Não à toa, os mais renomados estudiosos da dinâmica florestal amazônica e as mais notáveis organizações científicas da região, como é caso do Inpa e da Embrapa, envolveram-se nalgum tipo de pesquisa levada a cabo naquela área florestal.
 A propósito, merece destaque a relação do Inpa (Instituto Nacional de Pesquisas da Amazônia) com o Antimary: além de tomar parte, desde o início, da assessoria permanente ao projeto, os técnicos desse instituto também participaram da definição e realização de diversos estudos.
Estudos que se estenderam por anos, mantendo o envolvimento do Inpa com o Antimary até os dias atuais. Não seria demais afirmar que, hoje, as pesquisas de maior envergadura ainda em andamento têm a participação direta do Inpa.
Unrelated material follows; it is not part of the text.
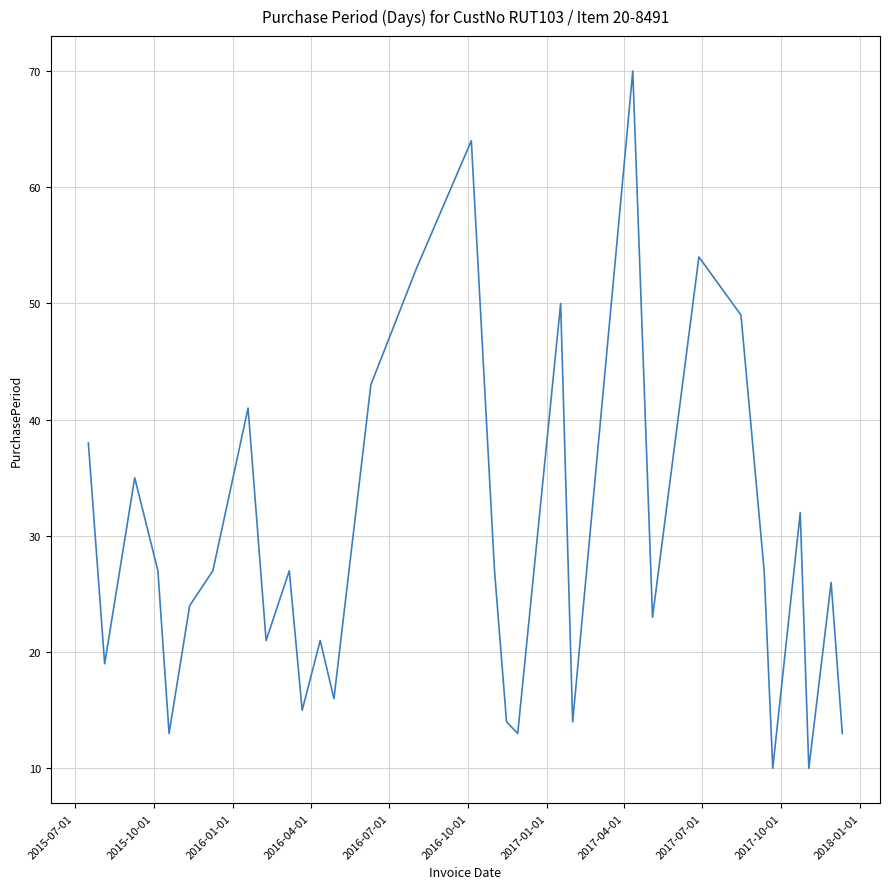

What is the minimum value shown in the chart?

10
O Inpa contribuiu no estabelecimento das diretrizes técnicas que conferiram ao Antimary o status de pesquisa florestal de referência. Duas dessas diretrizes foram essenciais e viriam a distinguir positivamente a experiência.
Trata-se, a primeira, da opção desenvolvimentista assumida pelo projeto.
Desde o início, a intenção não foi a de dar continuidade às pesquisas realizadas pelo Inpa em outra realidade ecossistêmica ou em outros cantos da Amazônia. Tampouco se pretendeu, no âmbito do Acre, introduzir uma nova linha de pesquisa, fosse básica ou teórica, como gostam os pesquisadores.
Dessa forma, o caráter de experiência piloto ou de desenvolvimento foi mantido e impulsionado, tendo-se tornado importantíssimo para o reconhecimento público do projeto e sua inserção no mercado.
Os desencadeamentos dessa opção levaram à segunda diretriz fundamental: a inserção dos atores sociais e econômicos envolvidos com a produção de madeira.
 Entidades como a Fieac (Federação das Indústrias do Acre), o CNS (Conselho Nacional dos Seringueiros) e o CTA (Centro dos Trabalhadores da Amazônia) tiveram assento no Conselho Consultivo e no Comitê de Direção do projeto, participando de todas as deliberações importantes para o Antimary.
A superação das condições predatória e perdulária que então caracterizavam a exploração madeireira no Acre configurou-se, assim, no propósito primordial de tudo o que foi realizado no Antimary.
O escopo do projeto foi a elaboração dum conjunto de procedimentos técnicos que, uma vez assumidos pelos empresários e aceitos pela sociedade, viessem a viabilizar o manejo florestal para a produção permanente de madeira em escala comercial.
Além, claro, de colocar à disposição dos gestores públicos estaduais (de antes e de agora) um mecanismo de controle de mercado, mediante a oferta de um estoque regulador de 18 mil m3 anuais de madeira – de acordo com a área a ser manejada na Floresta Estadual do Antimary.
O legado do Antimary pode ser percebido na política nacional para a floresta amazônica gestada em 1996 e na que foi aprovada no Acre em 2001.
                                                                                                                      
*Professor Associado da Universidade Federal do Acre, engenheiro florestal, especialista em Manejo Florestal e mestre em Política Florestal pela Universidade Federal do Paraná, e doutor em Desenvolvimento Sustentável pela Universidade de Brasília.